Sunday, 8 July 2012

Data Streams vs. Streams of Data

The Streamulus engine applies techniques that are used in Reactive Programming systems, which maintain a dependency diagram between different components and automatically propagate changes to inputs. Spreadsheets are the most well known example of reactive systems - once the dependencies between the cells have been set up, a change in any cell propagates to all cells that depend on it.

However, there is a significant difference between something like a spreadsheet and a stream processing system: A spreadsheet encodes relationships between scalar values. Once the value in a cell changes, its previous value no longer matters. In a stream processing problem, on the other hand, the entities we are reasoning about are not the individual scalar values that are streaming in, but rather the data streams themselves. They have meaningful properties that depend on multiple elements as well as on their order, such as moving average or historical volatility.

From the implementation point of view, this means that we need to be more careful about how exactly we propagate data through the dependency graph. For example, assume that we have a spreadsheet with four cells: A is an input cell where we place a number, and then we have three cells B,C,D which collectively compute the value of (A+1)/(A+2):

B := A+1
C := A+2
D := B/C

Assume that the value in cell A is 0 (so B=1, C=2 and D=1/2), and we change the value of A to 1. How should we propagate the change? The most efficient update order is to first update B=2 and C=3, and finally recompute D=2/3. However, if your spreadsheet computes the cells in a different order, such as: B=2 D=1, C=3, D=2/3 then the final result is the same. It is a waste of time to compute D twice, but logically the result is correct.

Now consider the same arithmetic over streams. If A is the stream {0,1}, then the value of the stream (A+1)/(A+2) is exactly the stream {1/2, 2/3}. If we produce the stream {1/2, 1, 2/3} because we computed D at an intermediate stage, then the output is logically incorrect.

Push and Pull

The computation graph for our expression looks like this:

What is the algorithm for propagating changes to A? The incorrect scheme we attempted above is push: after a cell is updated, every cell that depends on it is recursively updated. The reason that this did not work is because there are two paths from A to D, so A affects D in two different ways and we recomputed D while taking account of only one of the effects.  If D knows that there is a dependency between its inputs, it can wait until both are updated before recomputing its value and propagating it on. However, if our system is implemented in a reasonable way, the D node is a simple division operator that has no knowledge of the topology of the graph.

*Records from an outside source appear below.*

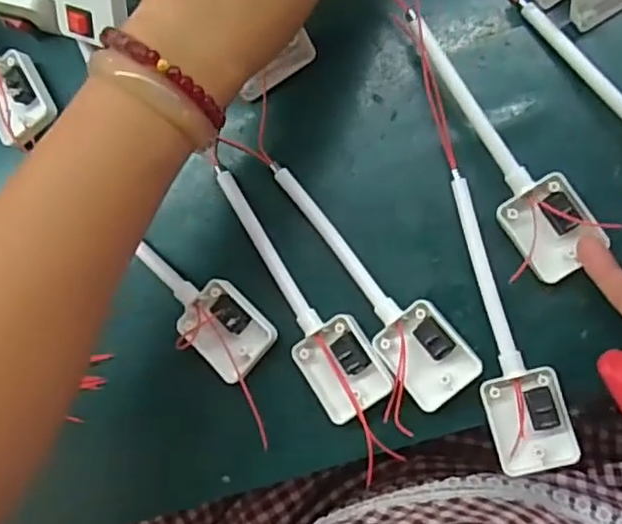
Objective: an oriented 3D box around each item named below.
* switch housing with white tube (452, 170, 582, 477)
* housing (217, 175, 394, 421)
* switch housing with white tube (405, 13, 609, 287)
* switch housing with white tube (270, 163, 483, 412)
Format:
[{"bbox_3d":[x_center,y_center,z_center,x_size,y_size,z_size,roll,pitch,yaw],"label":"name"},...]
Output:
[{"bbox_3d":[0.097,0.030,0.329,0.037,0.015,0.152,-15,85,7],"label":"switch housing with white tube"},{"bbox_3d":[-0.011,0.014,0.345,0.039,0.017,0.147,-33,83,5],"label":"housing"},{"bbox_3d":[0.093,-0.060,0.335,0.037,0.024,0.149,-34,83,5],"label":"switch housing with white tube"},{"bbox_3d":[0.028,0.007,0.340,0.038,0.019,0.149,-39,83,4],"label":"switch housing with white tube"}]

Could a pull method work? Before updating a node, recursively update anything it depends on. There are two problems with this approach. First, it departs from the reactive programming model - rather than inputs automatically propagating to the outputs, we need to actively request the outputs to update themselves. Second, each such update may need to involve a larger portion of the graph than is strictly necessary; Since a node does not necessarily emit a change to its output stream for every change to its input streams, it is not possible to know which nodes will need to do something in reaction to a change in a certain input.

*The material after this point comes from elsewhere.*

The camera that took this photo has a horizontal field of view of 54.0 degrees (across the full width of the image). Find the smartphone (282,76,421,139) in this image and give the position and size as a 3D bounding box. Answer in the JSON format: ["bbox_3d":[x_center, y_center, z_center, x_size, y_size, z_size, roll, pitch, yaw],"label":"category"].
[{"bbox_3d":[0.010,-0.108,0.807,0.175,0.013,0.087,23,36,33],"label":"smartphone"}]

The right thing to do is to propagate the changes forward from the input nodes, in topological order. Some systems, such as Boost accumulators and TPIE, apply a static update order. When constructing the graph, they also create a list of the nodes in topological order, and use this list to direct propagation of data through the graph.

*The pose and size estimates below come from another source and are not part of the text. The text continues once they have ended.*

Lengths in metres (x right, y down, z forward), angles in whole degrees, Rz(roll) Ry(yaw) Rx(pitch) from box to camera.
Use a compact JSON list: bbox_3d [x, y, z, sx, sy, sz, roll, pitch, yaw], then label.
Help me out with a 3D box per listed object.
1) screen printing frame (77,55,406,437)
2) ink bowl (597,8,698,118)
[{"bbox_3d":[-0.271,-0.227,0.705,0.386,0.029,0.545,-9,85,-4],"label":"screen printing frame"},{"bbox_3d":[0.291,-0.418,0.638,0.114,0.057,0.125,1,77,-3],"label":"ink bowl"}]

Streamulus, on the other hand, dynamically discovers which nodes need to be updated. Like the push method, it begins at the inputs that have updates and traverses the graph forward. However, it does not immediately ask every dependent node to update itself. Rather, it inserts all successors of the updated input nodes into a priority queue, where the priority of a node is its topological order index. It then repeatedly removes the highest priority node from the queue (the one with the smallest topological order index) and activates it. If this node chooses to emit an output, its successor nodes are inserted into the priority queue (if they were not already there) so that they will be activated as well.

The advantage of the dynamic approach is that we only traverse parts of the graph that need to be traversed. The disadvantage is the performance cost of queueing. The static update order will be more efficient if updates tend to propagate through all or most nodes of the graph. When there are many inputs, each of which affects a small fraction of the nodes, or when there are nodes that filter streams such that inputs do not usually propagate beyond them, the dynamic approach scales better.

In the future, we plan to develop a hybrid method that computes a static update order for certain subgraphs and applies dynamic decisions only at the junctions between them.